Retype, word for word, every line from the one holding "image of human" through the one holding "of human urothelial" in the entries below, both included, and only those lines.

_Supplied data_
+ + + + + + +

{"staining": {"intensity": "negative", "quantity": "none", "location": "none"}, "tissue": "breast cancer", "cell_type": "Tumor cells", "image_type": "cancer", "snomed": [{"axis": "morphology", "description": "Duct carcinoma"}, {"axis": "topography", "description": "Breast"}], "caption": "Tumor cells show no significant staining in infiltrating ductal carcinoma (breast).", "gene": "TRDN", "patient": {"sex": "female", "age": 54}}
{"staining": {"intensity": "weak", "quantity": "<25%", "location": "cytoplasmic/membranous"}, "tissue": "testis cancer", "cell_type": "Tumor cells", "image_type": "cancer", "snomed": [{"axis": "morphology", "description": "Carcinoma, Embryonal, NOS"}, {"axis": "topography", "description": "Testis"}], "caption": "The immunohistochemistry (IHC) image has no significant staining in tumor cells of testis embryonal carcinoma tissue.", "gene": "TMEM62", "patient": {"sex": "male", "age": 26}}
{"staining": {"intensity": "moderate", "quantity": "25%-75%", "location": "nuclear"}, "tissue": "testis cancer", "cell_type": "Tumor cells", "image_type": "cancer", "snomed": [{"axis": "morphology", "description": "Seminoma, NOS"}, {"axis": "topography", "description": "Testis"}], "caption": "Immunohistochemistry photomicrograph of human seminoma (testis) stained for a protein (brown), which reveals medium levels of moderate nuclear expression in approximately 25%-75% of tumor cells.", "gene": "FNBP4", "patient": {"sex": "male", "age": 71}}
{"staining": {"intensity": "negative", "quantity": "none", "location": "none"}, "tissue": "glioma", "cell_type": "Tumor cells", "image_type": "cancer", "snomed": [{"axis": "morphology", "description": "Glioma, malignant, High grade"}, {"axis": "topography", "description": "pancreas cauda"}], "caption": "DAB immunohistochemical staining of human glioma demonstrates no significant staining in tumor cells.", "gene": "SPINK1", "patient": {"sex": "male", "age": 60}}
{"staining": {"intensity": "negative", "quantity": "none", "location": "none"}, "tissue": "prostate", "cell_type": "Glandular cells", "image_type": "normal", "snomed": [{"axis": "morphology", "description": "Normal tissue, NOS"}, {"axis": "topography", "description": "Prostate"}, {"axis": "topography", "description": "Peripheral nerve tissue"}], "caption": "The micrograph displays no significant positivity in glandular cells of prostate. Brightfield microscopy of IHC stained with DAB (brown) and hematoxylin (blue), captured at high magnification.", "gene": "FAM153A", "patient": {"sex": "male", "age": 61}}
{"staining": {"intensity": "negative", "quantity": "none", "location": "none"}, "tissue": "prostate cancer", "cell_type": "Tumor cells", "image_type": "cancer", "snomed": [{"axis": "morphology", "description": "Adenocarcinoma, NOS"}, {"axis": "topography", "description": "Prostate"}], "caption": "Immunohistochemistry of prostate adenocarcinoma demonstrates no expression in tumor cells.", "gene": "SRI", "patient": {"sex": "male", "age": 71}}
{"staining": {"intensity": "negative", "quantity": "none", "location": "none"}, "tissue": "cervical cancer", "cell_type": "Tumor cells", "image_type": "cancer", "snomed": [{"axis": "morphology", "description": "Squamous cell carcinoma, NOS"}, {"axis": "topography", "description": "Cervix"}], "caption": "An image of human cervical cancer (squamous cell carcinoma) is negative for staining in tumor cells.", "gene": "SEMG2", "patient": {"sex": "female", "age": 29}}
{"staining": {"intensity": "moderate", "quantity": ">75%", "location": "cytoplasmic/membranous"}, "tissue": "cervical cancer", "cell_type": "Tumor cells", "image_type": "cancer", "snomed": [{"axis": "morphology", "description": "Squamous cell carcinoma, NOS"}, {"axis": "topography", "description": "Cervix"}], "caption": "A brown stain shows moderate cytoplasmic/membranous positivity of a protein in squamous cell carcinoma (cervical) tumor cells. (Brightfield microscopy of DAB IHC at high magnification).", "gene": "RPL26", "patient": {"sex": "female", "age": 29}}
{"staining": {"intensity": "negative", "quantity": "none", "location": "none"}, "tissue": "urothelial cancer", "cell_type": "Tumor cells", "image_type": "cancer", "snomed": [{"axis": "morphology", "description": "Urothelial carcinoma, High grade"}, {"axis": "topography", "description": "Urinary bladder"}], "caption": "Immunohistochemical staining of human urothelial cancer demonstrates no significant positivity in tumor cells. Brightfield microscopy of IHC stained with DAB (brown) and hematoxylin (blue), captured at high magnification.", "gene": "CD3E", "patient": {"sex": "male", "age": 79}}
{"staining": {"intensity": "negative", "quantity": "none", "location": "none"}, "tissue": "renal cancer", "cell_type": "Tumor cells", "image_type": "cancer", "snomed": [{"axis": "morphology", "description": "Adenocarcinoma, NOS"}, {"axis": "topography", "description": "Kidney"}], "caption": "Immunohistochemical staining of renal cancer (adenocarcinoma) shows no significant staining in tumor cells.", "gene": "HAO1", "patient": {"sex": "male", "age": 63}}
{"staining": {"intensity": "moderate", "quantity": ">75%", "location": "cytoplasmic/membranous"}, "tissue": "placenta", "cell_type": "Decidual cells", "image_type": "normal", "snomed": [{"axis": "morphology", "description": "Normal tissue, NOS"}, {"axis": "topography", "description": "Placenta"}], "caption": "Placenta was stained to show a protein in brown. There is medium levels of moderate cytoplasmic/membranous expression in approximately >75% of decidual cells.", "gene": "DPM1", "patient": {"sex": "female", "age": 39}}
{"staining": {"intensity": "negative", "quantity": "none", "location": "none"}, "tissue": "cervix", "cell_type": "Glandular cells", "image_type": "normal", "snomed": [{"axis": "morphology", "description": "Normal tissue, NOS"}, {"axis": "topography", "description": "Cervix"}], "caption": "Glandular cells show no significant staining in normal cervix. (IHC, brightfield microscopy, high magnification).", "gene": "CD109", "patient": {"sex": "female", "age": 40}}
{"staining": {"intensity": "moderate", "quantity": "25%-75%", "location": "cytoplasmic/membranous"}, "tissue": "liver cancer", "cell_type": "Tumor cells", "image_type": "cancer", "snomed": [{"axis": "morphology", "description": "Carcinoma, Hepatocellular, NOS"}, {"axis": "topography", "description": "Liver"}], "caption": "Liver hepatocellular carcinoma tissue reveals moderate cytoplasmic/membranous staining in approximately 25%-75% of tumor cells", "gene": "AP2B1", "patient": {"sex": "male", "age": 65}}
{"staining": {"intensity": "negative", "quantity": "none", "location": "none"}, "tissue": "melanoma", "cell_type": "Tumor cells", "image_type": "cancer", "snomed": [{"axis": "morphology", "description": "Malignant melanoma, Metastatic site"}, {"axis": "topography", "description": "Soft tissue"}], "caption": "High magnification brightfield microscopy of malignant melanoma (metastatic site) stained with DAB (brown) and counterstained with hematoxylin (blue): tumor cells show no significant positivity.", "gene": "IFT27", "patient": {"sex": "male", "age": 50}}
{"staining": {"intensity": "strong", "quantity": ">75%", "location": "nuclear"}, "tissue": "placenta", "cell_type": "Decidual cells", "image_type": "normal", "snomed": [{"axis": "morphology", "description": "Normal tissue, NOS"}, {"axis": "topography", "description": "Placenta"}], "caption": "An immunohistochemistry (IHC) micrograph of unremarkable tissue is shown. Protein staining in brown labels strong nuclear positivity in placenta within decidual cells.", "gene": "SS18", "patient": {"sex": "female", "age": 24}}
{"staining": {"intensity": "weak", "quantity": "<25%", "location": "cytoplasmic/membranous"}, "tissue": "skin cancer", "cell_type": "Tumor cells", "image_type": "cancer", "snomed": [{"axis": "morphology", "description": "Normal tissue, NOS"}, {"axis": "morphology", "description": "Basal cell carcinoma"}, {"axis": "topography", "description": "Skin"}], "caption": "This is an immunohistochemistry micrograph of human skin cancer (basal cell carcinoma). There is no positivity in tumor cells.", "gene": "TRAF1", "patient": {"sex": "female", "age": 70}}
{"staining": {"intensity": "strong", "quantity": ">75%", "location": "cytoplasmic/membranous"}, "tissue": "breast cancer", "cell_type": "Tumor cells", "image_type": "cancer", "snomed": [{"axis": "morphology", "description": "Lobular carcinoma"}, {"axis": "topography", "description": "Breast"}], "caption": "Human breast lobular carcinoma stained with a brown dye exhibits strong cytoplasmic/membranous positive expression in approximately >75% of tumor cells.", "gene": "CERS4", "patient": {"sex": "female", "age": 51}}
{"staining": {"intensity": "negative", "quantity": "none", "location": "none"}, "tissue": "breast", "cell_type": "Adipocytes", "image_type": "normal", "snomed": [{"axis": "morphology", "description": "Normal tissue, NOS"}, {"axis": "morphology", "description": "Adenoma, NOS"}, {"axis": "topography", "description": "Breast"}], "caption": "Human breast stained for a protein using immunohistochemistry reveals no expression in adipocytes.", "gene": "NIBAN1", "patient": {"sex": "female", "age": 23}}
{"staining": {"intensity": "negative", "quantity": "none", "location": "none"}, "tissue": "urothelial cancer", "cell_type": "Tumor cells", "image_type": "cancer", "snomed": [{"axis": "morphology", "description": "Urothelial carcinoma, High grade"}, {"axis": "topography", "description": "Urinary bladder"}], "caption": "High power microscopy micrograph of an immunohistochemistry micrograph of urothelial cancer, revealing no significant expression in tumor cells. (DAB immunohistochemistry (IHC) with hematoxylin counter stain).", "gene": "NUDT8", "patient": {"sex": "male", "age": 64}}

+ + + + + + +

_Expected output_
{"staining": {"intensity": "negative", "quantity": "none", "location": "none"}, "tissue": "cervical cancer", "cell_type": "Tumor cells", "image_type": "cancer", "snomed": [{"axis": "morphology", "description": "Squamous cell carcinoma, NOS"}, {"axis": "topography", "description": "Cervix"}], "caption": "An image of human cervical cancer (squamous cell carcinoma) is negative for staining in tumor cells.", "gene": "SEMG2", "patient": {"sex": "female", "age": 29}}
{"staining": {"intensity": "moderate", "quantity": ">75%", "location": "cytoplasmic/membranous"}, "tissue": "cervical cancer", "cell_type": "Tumor cells", "image_type": "cancer", "snomed": [{"axis": "morphology", "description": "Squamous cell carcinoma, NOS"}, {"axis": "topography", "description": "Cervix"}], "caption": "A brown stain shows moderate cytoplasmic/membranous positivity of a protein in squamous cell carcinoma (cervical) tumor cells. (Brightfield microscopy of DAB IHC at high magnification).", "gene": "RPL26", "patient": {"sex": "female", "age": 29}}
{"staining": {"intensity": "negative", "quantity": "none", "location": "none"}, "tissue": "urothelial cancer", "cell_type": "Tumor cells", "image_type": "cancer", "snomed": [{"axis": "morphology", "description": "Urothelial carcinoma, High grade"}, {"axis": "topography", "description": "Urinary bladder"}], "caption": "Immunohistochemical staining of human urothelial cancer demonstrates no significant positivity in tumor cells. Brightfield microscopy of IHC stained with DAB (brown) and hematoxylin (blue), captured at high magnification.", "gene": "CD3E", "patient": {"sex": "male", "age": 79}}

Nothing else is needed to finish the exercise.